Information:
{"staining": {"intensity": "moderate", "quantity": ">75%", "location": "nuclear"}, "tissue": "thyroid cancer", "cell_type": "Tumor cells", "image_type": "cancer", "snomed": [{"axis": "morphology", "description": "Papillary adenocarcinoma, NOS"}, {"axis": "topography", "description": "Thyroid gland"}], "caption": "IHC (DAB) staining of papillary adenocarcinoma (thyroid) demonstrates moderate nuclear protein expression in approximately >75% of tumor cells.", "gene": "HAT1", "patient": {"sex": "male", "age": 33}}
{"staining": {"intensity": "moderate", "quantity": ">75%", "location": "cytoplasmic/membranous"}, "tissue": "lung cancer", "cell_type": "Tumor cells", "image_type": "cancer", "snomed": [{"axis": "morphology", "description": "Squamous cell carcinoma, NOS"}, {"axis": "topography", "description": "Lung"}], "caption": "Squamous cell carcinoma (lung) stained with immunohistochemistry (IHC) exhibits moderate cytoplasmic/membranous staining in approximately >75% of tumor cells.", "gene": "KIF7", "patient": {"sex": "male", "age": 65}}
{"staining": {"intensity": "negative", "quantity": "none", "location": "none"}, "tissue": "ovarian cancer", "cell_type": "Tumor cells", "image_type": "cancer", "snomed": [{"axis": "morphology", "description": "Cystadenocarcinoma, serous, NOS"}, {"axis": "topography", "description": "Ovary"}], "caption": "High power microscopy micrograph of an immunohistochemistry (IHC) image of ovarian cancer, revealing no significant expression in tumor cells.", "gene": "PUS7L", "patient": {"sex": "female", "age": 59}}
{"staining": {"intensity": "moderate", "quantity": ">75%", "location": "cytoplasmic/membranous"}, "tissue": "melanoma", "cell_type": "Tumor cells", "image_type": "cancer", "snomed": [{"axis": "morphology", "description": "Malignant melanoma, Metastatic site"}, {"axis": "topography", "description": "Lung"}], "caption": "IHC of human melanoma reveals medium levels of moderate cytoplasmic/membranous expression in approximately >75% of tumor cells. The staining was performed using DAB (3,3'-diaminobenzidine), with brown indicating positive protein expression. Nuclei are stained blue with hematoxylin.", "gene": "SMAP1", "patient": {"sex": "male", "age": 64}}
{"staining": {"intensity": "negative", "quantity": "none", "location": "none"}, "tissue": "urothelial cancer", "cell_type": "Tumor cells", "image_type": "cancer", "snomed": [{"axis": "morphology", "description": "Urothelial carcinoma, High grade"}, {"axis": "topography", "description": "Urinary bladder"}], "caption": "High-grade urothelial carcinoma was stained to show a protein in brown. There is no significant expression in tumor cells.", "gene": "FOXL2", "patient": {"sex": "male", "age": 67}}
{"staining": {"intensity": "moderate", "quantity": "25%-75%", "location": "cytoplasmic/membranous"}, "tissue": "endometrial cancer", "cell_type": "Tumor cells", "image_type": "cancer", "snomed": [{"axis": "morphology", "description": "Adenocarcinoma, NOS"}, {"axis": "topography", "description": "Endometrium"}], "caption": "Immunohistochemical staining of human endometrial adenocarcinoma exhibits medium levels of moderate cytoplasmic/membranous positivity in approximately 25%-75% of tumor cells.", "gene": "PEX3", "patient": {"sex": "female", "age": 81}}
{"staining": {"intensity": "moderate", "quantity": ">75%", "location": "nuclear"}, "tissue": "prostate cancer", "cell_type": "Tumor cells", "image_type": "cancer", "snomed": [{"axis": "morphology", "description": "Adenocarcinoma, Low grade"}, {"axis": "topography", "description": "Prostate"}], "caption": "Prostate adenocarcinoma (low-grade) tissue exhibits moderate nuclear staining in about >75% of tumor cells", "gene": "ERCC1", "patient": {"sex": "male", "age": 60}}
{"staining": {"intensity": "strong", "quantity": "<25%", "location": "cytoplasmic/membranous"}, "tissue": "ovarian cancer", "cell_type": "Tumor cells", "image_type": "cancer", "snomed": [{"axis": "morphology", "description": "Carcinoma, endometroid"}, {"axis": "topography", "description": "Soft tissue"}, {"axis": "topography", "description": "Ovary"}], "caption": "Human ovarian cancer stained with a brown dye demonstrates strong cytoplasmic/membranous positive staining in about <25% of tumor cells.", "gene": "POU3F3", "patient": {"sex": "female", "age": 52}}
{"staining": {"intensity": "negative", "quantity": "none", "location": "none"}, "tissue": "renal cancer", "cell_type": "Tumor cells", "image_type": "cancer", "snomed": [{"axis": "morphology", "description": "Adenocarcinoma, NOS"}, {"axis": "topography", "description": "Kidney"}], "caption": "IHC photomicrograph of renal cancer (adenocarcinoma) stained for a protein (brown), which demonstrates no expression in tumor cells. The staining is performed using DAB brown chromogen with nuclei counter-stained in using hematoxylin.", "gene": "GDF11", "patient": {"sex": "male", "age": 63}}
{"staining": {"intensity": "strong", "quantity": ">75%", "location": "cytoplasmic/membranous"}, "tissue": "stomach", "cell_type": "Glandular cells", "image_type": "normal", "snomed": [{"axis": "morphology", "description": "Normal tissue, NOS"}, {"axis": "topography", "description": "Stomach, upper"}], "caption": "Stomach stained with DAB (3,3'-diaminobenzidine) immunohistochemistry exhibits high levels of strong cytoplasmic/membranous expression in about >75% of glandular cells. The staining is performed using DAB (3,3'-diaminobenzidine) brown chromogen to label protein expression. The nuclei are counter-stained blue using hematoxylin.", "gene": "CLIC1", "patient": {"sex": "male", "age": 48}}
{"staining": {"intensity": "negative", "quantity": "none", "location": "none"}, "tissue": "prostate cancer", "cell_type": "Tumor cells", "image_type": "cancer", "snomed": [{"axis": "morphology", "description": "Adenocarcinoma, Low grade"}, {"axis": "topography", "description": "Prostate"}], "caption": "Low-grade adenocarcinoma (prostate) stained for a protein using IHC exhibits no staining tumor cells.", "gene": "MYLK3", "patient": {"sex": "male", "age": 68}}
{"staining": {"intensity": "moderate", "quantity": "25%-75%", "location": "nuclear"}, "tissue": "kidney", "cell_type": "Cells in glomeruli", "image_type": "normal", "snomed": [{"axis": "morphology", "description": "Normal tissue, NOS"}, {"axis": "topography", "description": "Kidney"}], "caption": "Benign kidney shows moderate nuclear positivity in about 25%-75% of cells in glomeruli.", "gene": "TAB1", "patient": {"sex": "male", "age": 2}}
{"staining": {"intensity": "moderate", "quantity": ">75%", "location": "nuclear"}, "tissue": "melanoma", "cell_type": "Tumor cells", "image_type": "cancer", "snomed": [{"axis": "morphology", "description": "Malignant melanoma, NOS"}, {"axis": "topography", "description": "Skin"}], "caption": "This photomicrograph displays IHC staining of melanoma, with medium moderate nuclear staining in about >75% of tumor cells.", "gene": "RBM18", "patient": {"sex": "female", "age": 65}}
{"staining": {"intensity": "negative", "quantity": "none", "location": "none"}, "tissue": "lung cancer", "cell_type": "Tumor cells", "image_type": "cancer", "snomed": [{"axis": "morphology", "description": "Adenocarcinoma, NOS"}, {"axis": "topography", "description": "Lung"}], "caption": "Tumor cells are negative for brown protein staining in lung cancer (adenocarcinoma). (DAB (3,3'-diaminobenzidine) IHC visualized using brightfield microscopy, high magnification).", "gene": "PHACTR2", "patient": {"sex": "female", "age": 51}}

Task to complete:
Every line of the material above must be set down again exactly.

Answer to this exercise:
{"staining": {"intensity": "moderate", "quantity": ">75%", "location": "nuclear"}, "tissue": "thyroid cancer", "cell_type": "Tumor cells", "image_type": "cancer", "snomed": [{"axis": "morphology", "description": "Papillary adenocarcinoma, NOS"}, {"axis": "topography", "description": "Thyroid gland"}], "caption": "IHC (DAB) staining of papillary adenocarcinoma (thyroid) demonstrates moderate nuclear protein expression in approximately >75% of tumor cells.", "gene": "HAT1", "patient": {"sex": "male", "age": 33}}
{"staining": {"intensity": "moderate", "quantity": ">75%", "location": "cytoplasmic/membranous"}, "tissue": "lung cancer", "cell_type": "Tumor cells", "image_type": "cancer", "snomed": [{"axis": "morphology", "description": "Squamous cell carcinoma, NOS"}, {"axis": "topography", "description": "Lung"}], "caption": "Squamous cell carcinoma (lung) stained with immunohistochemistry (IHC) exhibits moderate cytoplasmic/membranous staining in approximately >75% of tumor cells.", "gene": "KIF7", "patient": {"sex": "male", "age": 65}}
{"staining": {"intensity": "negative", "quantity": "none", "location": "none"}, "tissue": "ovarian cancer", "cell_type": "Tumor cells", "image_type": "cancer", "snomed": [{"axis": "morphology", "description": "Cystadenocarcinoma, serous, NOS"}, {"axis": "topography", "description": "Ovary"}], "caption": "High power microscopy micrograph of an immunohistochemistry (IHC) image of ovarian cancer, revealing no significant expression in tumor cells.", "gene": "PUS7L", "patient": {"sex": "female", "age": 59}}
{"staining": {"intensity": "moderate", "quantity": ">75%", "location": "cytoplasmic/membranous"}, "tissue": "melanoma", "cell_type": "Tumor cells", "image_type": "cancer", "snomed": [{"axis": "morphology", "description": "Malignant melanoma, Metastatic site"}, {"axis": "topography", "description": "Lung"}], "caption": "IHC of human melanoma reveals medium levels of moderate cytoplasmic/membranous expression in approximately >75% of tumor cells. The staining was performed using DAB (3,3'-diaminobenzidine), with brown indicating positive protein expression. Nuclei are stained blue with hematoxylin.", "gene": "SMAP1", "patient": {"sex": "male", "age": 64}}
{"staining": {"intensity": "negative", "quantity": "none", "location": "none"}, "tissue": "urothelial cancer", "cell_type": "Tumor cells", "image_type": "cancer", "snomed": [{"axis": "morphology", "description": "Urothelial carcinoma, High grade"}, {"axis": "topography", "description": "Urinary bladder"}], "caption": "High-grade urothelial carcinoma was stained to show a protein in brown. There is no significant expression in tumor cells.", "gene": "FOXL2", "patient": {"sex": "male", "age": 67}}
{"staining": {"intensity": "moderate", "quantity": "25%-75%", "location": "cytoplasmic/membranous"}, "tissue": "endometrial cancer", "cell_type": "Tumor cells", "image_type": "cancer", "snomed": [{"axis": "morphology", "description": "Adenocarcinoma, NOS"}, {"axis": "topography", "description": "Endometrium"}], "caption": "Immunohistochemical staining of human endometrial adenocarcinoma exhibits medium levels of moderate cytoplasmic/membranous positivity in approximately 25%-75% of tumor cells.", "gene": "PEX3", "patient": {"sex": "female", "age": 81}}
{"staining": {"intensity": "moderate", "quantity": ">75%", "location": "nuclear"}, "tissue": "prostate cancer", "cell_type": "Tumor cells", "image_type": "cancer", "snomed": [{"axis": "morphology", "description": "Adenocarcinoma, Low grade"}, {"axis": "topography", "description": "Prostate"}], "caption": "Prostate adenocarcinoma (low-grade) tissue exhibits moderate nuclear staining in about >75% of tumor cells", "gene": "ERCC1", "patient": {"sex": "male", "age": 60}}
{"staining": {"intensity": "strong", "quantity": "<25%", "location": "cytoplasmic/membranous"}, "tissue": "ovarian cancer", "cell_type": "Tumor cells", "image_type": "cancer", "snomed": [{"axis": "morphology", "description": "Carcinoma, endometroid"}, {"axis": "topography", "description": "Soft tissue"}, {"axis": "topography", "description": "Ovary"}], "caption": "Human ovarian cancer stained with a brown dye demonstrates strong cytoplasmic/membranous positive staining in about <25% of tumor cells.", "gene": "POU3F3", "patient": {"sex": "female", "age": 52}}
{"staining": {"intensity": "negative", "quantity": "none", "location": "none"}, "tissue": "renal cancer", "cell_type": "Tumor cells", "image_type": "cancer", "snomed": [{"axis": "morphology", "description": "Adenocarcinoma, NOS"}, {"axis": "topography", "description": "Kidney"}], "caption": "IHC photomicrograph of renal cancer (adenocarcinoma) stained for a protein (brown), which demonstrates no expression in tumor cells. The staining is performed using DAB brown chromogen with nuclei counter-stained in using hematoxylin.", "gene": "GDF11", "patient": {"sex": "male", "age": 63}}
{"staining": {"intensity": "strong", "quantity": ">75%", "location": "cytoplasmic/membranous"}, "tissue": "stomach", "cell_type": "Glandular cells", "image_type": "normal", "snomed": [{"axis": "morphology", "description": "Normal tissue, NOS"}, {"axis": "topography", "description": "Stomach, upper"}], "caption": "Stomach stained with DAB (3,3'-diaminobenzidine) immunohistochemistry exhibits high levels of strong cytoplasmic/membranous expression in about >75% of glandular cells. The staining is performed using DAB (3,3'-diaminobenzidine) brown chromogen to label protein expression. The nuclei are counter-stained blue using hematoxylin.", "gene": "CLIC1", "patient": {"sex": "male", "age": 48}}
{"staining": {"intensity": "negative", "quantity": "none", "location": "none"}, "tissue": "prostate cancer", "cell_type": "Tumor cells", "image_type": "cancer", "snomed": [{"axis": "morphology", "description": "Adenocarcinoma, Low grade"}, {"axis": "topography", "description": "Prostate"}], "caption": "Low-grade adenocarcinoma (prostate) stained for a protein using IHC exhibits no staining tumor cells.", "gene": "MYLK3", "patient": {"sex": "male", "age": 68}}
{"staining": {"intensity": "moderate", "quantity": "25%-75%", "location": "nuclear"}, "tissue": "kidney", "cell_type": "Cells in glomeruli", "image_type": "normal", "snomed": [{"axis": "morphology", "description": "Normal tissue, NOS"}, {"axis": "topography", "description": "Kidney"}], "caption": "Benign kidney shows moderate nuclear positivity in about 25%-75% of cells in glomeruli.", "gene": "TAB1", "patient": {"sex": "male", "age": 2}}
{"staining": {"intensity": "moderate", "quantity": ">75%", "location": "nuclear"}, "tissue": "melanoma", "cell_type": "Tumor cells", "image_type": "cancer", "snomed": [{"axis": "morphology", "description": "Malignant melanoma, NOS"}, {"axis": "topography", "description": "Skin"}], "caption": "This photomicrograph displays IHC staining of melanoma, with medium moderate nuclear staining in about >75% of tumor cells.", "gene": "RBM18", "patient": {"sex": "female", "age": 65}}
{"staining": {"intensity": "negative", "quantity": "none", "location": "none"}, "tissue": "lung cancer", "cell_type": "Tumor cells", "image_type": "cancer", "snomed": [{"axis": "morphology", "description": "Adenocarcinoma, NOS"}, {"axis": "topography", "description": "Lung"}], "caption": "Tumor cells are negative for brown protein staining in lung cancer (adenocarcinoma). (DAB (3,3'-diaminobenzidine) IHC visualized using brightfield microscopy, high magnification).", "gene": "PHACTR2", "patient": {"sex": "female", "age": 51}}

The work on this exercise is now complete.